Titre de l'œuvre Date de parution Citations
Harmonies poétiques et religieuses 1830 416 citations
Harold 36 citations
Jocelyn 1836 140 citations
Méditations poétiques 1820 498 citations
Mort de Socrate 24 citations
Nouvelles méditations 1823 20 citations

Quelques citations de Alphonse de LAMARTINE

Voici un tirage aléatoire parmi ses 1281 citations dans le Littré.

  1. Les échos assoupis ne livrent au zéphyre Que des soupirs mourants, de silence coupés.
    Méd. II, 2 (coupé, ée [1])
  2. Sur sa lèvre entr'ouverte un désir vague expire, Ou s'épand sur sa bouche en langoureux sourire.
    Joc. III, 114 (langoureux, euse)
  3. Combien de fois ainsi, trompé par l'existence, De mon sein pour jamais j'ai banni l'espérance !
    Médit. 18 (de)
  4. Rien d'humain ne battait sous ton épaisse armure.
    Bonaparte. (armure)
  5. Ami, je n'irai plus ravir si loin de moi, Dans les secrets de Dieu, ces comment, ces pourquoi, Ni du risible effort de mon faible génie, Aider péniblement la sagesse infinie.
    Méd. I, 20 (génie)
  6. Je pleure dans mon ciel tant d'étoiles éteintes ! Elle fut la première, et sa douce lueur D'un jour pieux et tendre éclaire encor mon cœur.
    Harm. IV, 10 (jour)
  7. L'âme n'est pas aux sens ce qu'est à cette lyre L'harmonieux accord que notre main en tire ; Elle est le doigt divin… Et qui des sons discords que rendent chaque sens Forme au plaisir des dieux des concerts ravissants.
    Socrate, 355 (discord [2])
  8. L'onde qui baise ce rivage, De quoi se plaint-elle à ses bords ?

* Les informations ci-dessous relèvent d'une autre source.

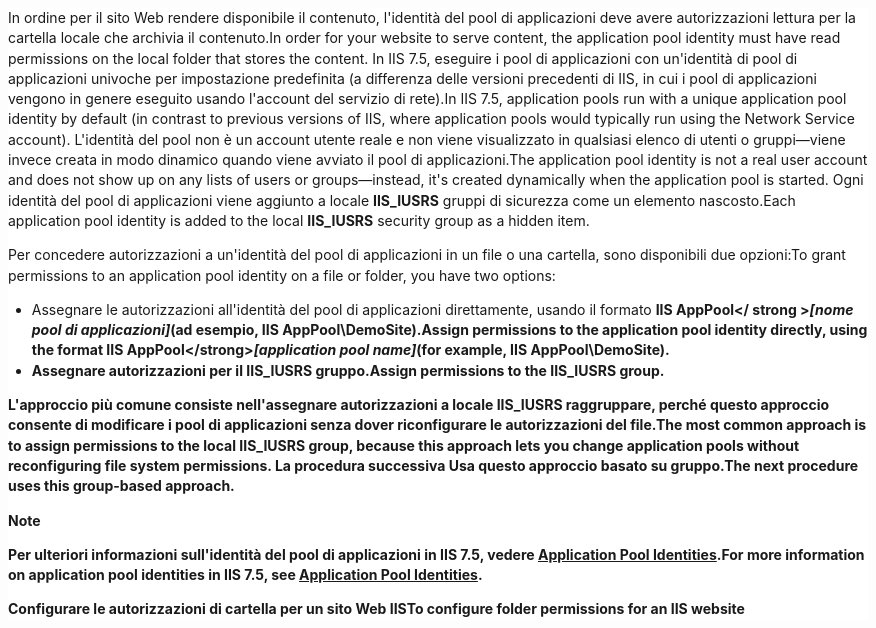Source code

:<span data-ttu-id="2e3ba-266">In ordine per il sito Web rendere disponibile il contenuto, l'identità del pool di applicazioni deve avere autorizzazioni lettura per la cartella locale che archivia il contenuto.</span><span class="sxs-lookup"><span data-stu-id="2e3ba-266">In order for your website to serve content, the application pool identity must have read permissions on the local folder that stores the content.</span></span> <span data-ttu-id="2e3ba-267">In IIS 7.5, eseguire i pool di applicazioni con un'identità di pool di applicazioni univoche per impostazione predefinita (a differenza delle versioni precedenti di IIS, in cui i pool di applicazioni vengono in genere eseguito usando l'account del servizio di rete).</span><span class="sxs-lookup"><span data-stu-id="2e3ba-267">In IIS 7.5, application pools run with a unique application pool identity by default (in contrast to previous versions of IIS, where application pools would typically run using the Network Service account).</span></span> <span data-ttu-id="2e3ba-268">L'identità del pool non è un account utente reale e non viene visualizzato in qualsiasi elenco di utenti o gruppi&#x2014;viene invece creata in modo dinamico quando viene avviato il pool di applicazioni.</span><span class="sxs-lookup"><span data-stu-id="2e3ba-268">The application pool identity is not a real user account and does not show up on any lists of users or groups&#x2014;instead, it's created dynamically when the application pool is started.</span></span> <span data-ttu-id="2e3ba-269">Ogni identità del pool di applicazioni viene aggiunto a locale **IIS\_IUSRS** gruppi di sicurezza come un elemento nascosto.</span><span class="sxs-lookup"><span data-stu-id="2e3ba-269">Each application pool identity is added to the local **IIS\_IUSRS** security group as a hidden item.</span></span>

<span data-ttu-id="2e3ba-270">Per concedere autorizzazioni a un'identità del pool di applicazioni in un file o una cartella, sono disponibili due opzioni:</span><span class="sxs-lookup"><span data-stu-id="2e3ba-270">To grant permissions to an application pool identity on a file or folder, you have two options:</span></span>

- <span data-ttu-id="2e3ba-271">Assegnare le autorizzazioni all'identità del pool di applicazioni direttamente, usando il formato <strong>IIS AppPool\</ strong ><em>[nome pool di applicazioni]</em>(ad esempio, <strong>IIS AppPool\DemoSite</strong>).</span><span class="sxs-lookup"><span data-stu-id="2e3ba-271">Assign permissions to the application pool identity directly, using the format <strong>IIS AppPool\</strong><em>[application pool name]</em>(for example, <strong>IIS AppPool\DemoSite</strong>).</span></span>
- <span data-ttu-id="2e3ba-272">Assegnare autorizzazioni per il **IIS\_IUSRS** gruppo.</span><span class="sxs-lookup"><span data-stu-id="2e3ba-272">Assign permissions to the **IIS\_IUSRS** group.</span></span>

<span data-ttu-id="2e3ba-273">L'approccio più comune consiste nell'assegnare autorizzazioni a locale **IIS\_IUSRS** raggruppare, perché questo approccio consente di modificare i pool di applicazioni senza dover riconfigurare le autorizzazioni del file.</span><span class="sxs-lookup"><span data-stu-id="2e3ba-273">The most common approach is to assign permissions to the local **IIS\_IUSRS** group, because this approach lets you change application pools without reconfiguring file system permissions.</span></span> <span data-ttu-id="2e3ba-274">La procedura successiva Usa questo approccio basato su gruppo.</span><span class="sxs-lookup"><span data-stu-id="2e3ba-274">The next procedure uses this group-based approach.</span></span>

> [!NOTE]
> <span data-ttu-id="2e3ba-275">Per ulteriori informazioni sull'identità del pool di applicazioni in IIS 7.5, vedere [Application Pool Identities](https://go.microsoft.com/?linkid=9805123).</span><span class="sxs-lookup"><span data-stu-id="2e3ba-275">For more information on application pool identities in IIS 7.5, see [Application Pool Identities](https://go.microsoft.com/?linkid=9805123).</span></span>


<span data-ttu-id="2e3ba-276">**Configurare le autorizzazioni di cartella per un sito Web IIS**</span><span class="sxs-lookup"><span data-stu-id="2e3ba-276">**To configure folder permissions for an IIS website**</span></span>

    Méd. II, 15 (baiser [1])
  9. Ô lac, l'année à peine a fini sa carrière, Et près des flots chéris qu'elle devait revoir. Regarde, je viens seul m'asseoir sur cette pierre Où tu la vis s'asseoir.
    Médit. I, 13 (lac)
  10. Depuis l'heure charmante Où le servant d'amour…, Venait pour une amante Soupirer sous la tour.

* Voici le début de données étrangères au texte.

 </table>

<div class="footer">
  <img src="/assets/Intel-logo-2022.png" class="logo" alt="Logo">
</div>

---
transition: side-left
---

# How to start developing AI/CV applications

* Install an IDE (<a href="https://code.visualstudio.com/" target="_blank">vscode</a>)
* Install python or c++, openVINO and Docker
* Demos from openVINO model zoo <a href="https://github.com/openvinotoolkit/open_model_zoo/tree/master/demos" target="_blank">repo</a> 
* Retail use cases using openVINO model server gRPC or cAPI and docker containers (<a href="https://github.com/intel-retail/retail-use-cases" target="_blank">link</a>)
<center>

    Harm. III, 10 (servant)
  11. Et qu'est-ce que la gloire ? un vain son répété, Une dérision de notre vanité !
    Harm. III, 9 (dérision)
  12. Mais pourquoi chantais-tu ? Demande à Philomèle Pourquoi, durant les nuits, sa douce voix se mêle Au doux bruit du ruisseau sous l'ombrage roulant.
    Méd. II, 5 (philomèle)
  13. Mon cœur, lassé de tout, même de l'espérance, N'ira plus de ses vœux importuner le sort.

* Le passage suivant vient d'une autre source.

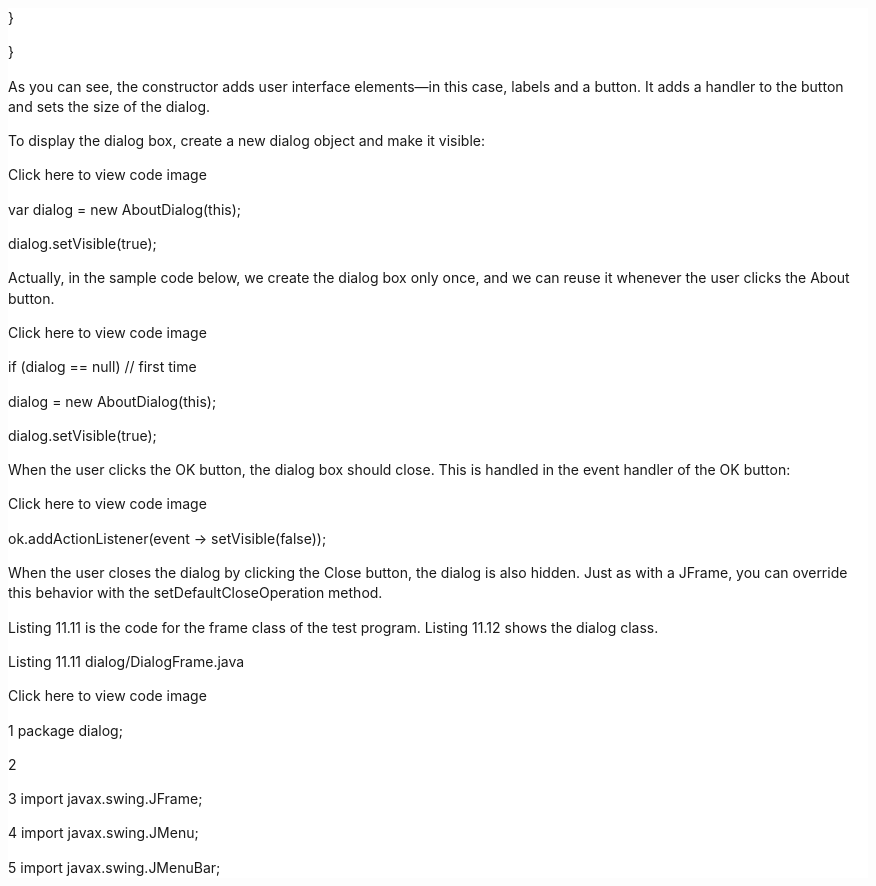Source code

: }

}

As you can see, the constructor adds user interface elements—in this case, labels and a button. It adds a handler to the button and sets the size of the dialog.

To display the dialog box, create a new dialog object and make it visible:

Click here to view code image

var dialog = new AboutDialog(this);

dialog.setVisible(true);

Actually, in the sample code below, we create the dialog box only once, and we can reuse it whenever the user clicks the About button.

Click here to view code image

if (dialog == null) // first time

dialog = new AboutDialog(this);

dialog.setVisible(true);

When the user clicks the OK button, the dialog box should close. This is handled in the event handler of the OK button:

Click here to view code image

ok.addActionListener(event -> setVisible(false));

When the user closes the dialog by clicking the Close button, the dialog is also hidden. Just as with a JFrame, you can override this behavior with the setDefaultCloseOperation method.

Listing 11.11 is the code for the frame class of the test program. Listing 11.12 shows the dialog class.

Listing 11.11 dialog/DialogFrame.java

Click here to view code image

1 package dialog;

2

3 import javax.swing.JFrame;

4 import javax.swing.JMenu;

5 import javax.swing.JMenuBar;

    Méd. I, 6 (importuner)
  14. Je ne veux pas salir mes pieds dans les chemins Où s'embourbe en marchant le troupeau des humains.
    Jocel. I, 41 (embourber)
  15. Il [le Seigneur] sait pourquoi flottent les mondes ; Il sait pourquoi coulent les ondes, Pourquoi les cieux pendent sur nous.
    Méd. II, 4 (pendre)
  16. Soit que le laurier nous couronne… Soit que des simples fleurs que la beauté moissonne, L'amour pare nos humbles fronts, Nous allons échouer tous au même rivage.
    Méd. II, 11 (échouer)
  17. L'eau berce… La tente des matelots.
    Harm. I, 3 (bercer)
  18. Humble, et du saint des saints respectant les mystères, J'héritai l'innocence et le Dieu de mes pères.
    Médit. I, 20 (de)
  19. Sur la table un pain noir sous une nappe blanche, Dont chaque mendiant vient dîmer une tranche.
    Joc. VI, 507 (dîmer)
  20. Ces longues nuits qu'on passe… à retourner son corps alangui par la fièvre.